Alumnae Leadership Council brought several hundred WCAA volunteers to campus in October for training and planning—and for celebrating extraordinary leadership in their ranks. The group applauded four recipients of the association’s Sed Ministrare Award, given annually to honor the service of dedicated volunteers. The 2015 recipients were:
Bridget O’Connor Garsh ’04
The current president of Wellesley College Alumnae of Boston, Garsh has distinguished herself as a club leader. As the club’s vice president of programming, she launched new programming to appeal to a diverse range of alumnae and developed a “living calendar” to manage events. During her first year as president, she initiated strategic planning for the club and strengthened the committee structure. One of her nominators said she is known for her “amazing ability to connect with everyone she meets.”

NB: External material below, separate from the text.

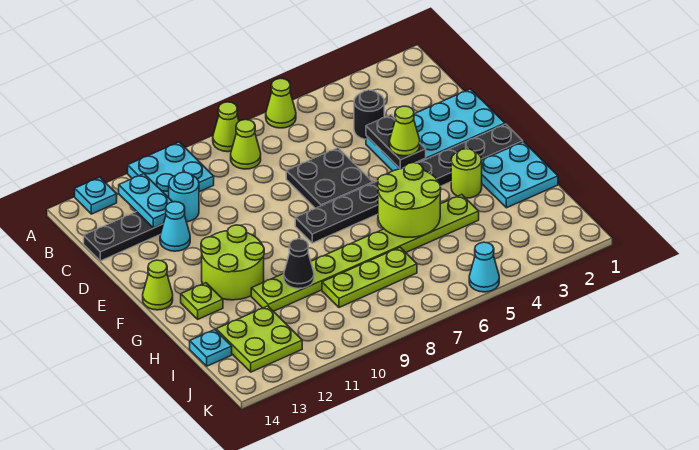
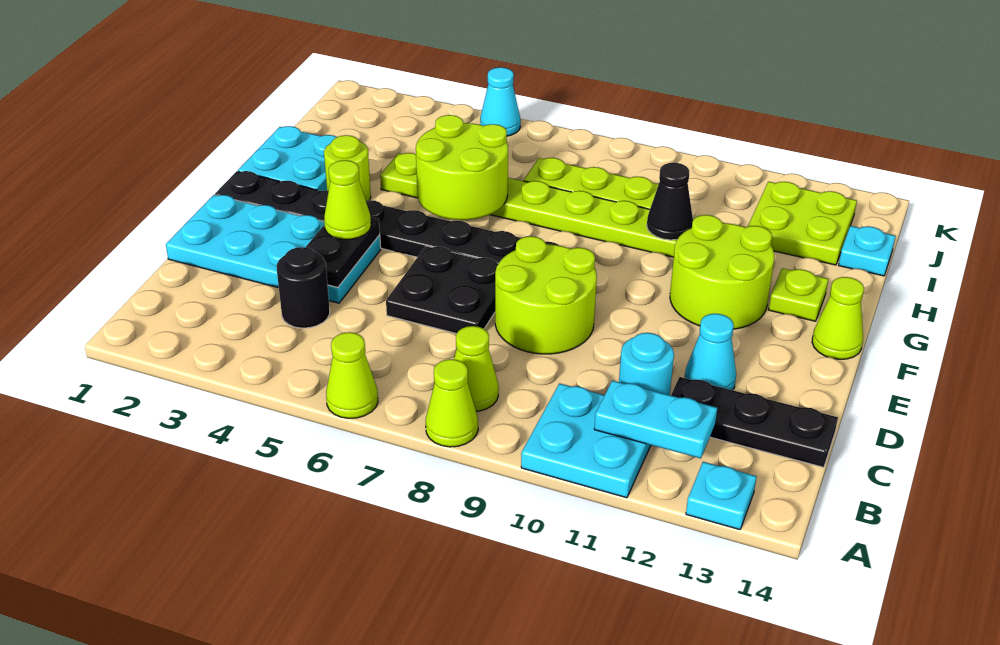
cyan 1x2 plate [119,174,172,228] -> cyan 1x2 plate turned to [594,381,717,458]
none -> lime 2x2 round brick [495,236,597,354]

Charlotte LaRue Isaacs ’68
Isaacs has been a stalwart volunteer in the Wellesley Club of Sarasota, holding a variety of offices from alumnae admissions rep, to program chair, to vice president. Nominators say she energized and transformed the club. Isaacs helped create a partnership between the club and the Mothers and Infants Program at First Step of Sarasota, which serves formerly drug-addicted mothers and their newborns. Isaacs also organized a lecture series for the club and help launch and sustain the local Ivy League College Fair.
Jane Kentnor Dean ’56
Dean has been described by her nominators as “the embodiment of the ‘Wellesley woman.’” Currently the chair of special gifts for her class’s 65th reunion, she has held all but one of the class-officer positions for her class and has been at the helm of many committees. She was also the co-chair of ’56’s very successful 50th reunion. Dean has also been described as “the heart, soul, and backbone of the Fairfield Villages Wellesley Club board,” holding numerous offices over the years.
Elizabeth “Betty” Barr Wang ’54
Wang was raising Wellesley’s profile in China and bringing alumnae together before there was a formal club structure there. The co-founder of the Wellesley Club of Shanghai, she has recruited generations of local students, organized and hosted gatherings, and served as a club officer. A constant presence at club events, she makes a point of welcoming young graduates. Her fellow alumnae see her as a beloved mentor and friend. “There is no one like her,” a nominator wrote. “She simply is all that Wellesley was, is, and will be. She embodies its history, learning, volunteerism, and trailblazing all rolled up into one.”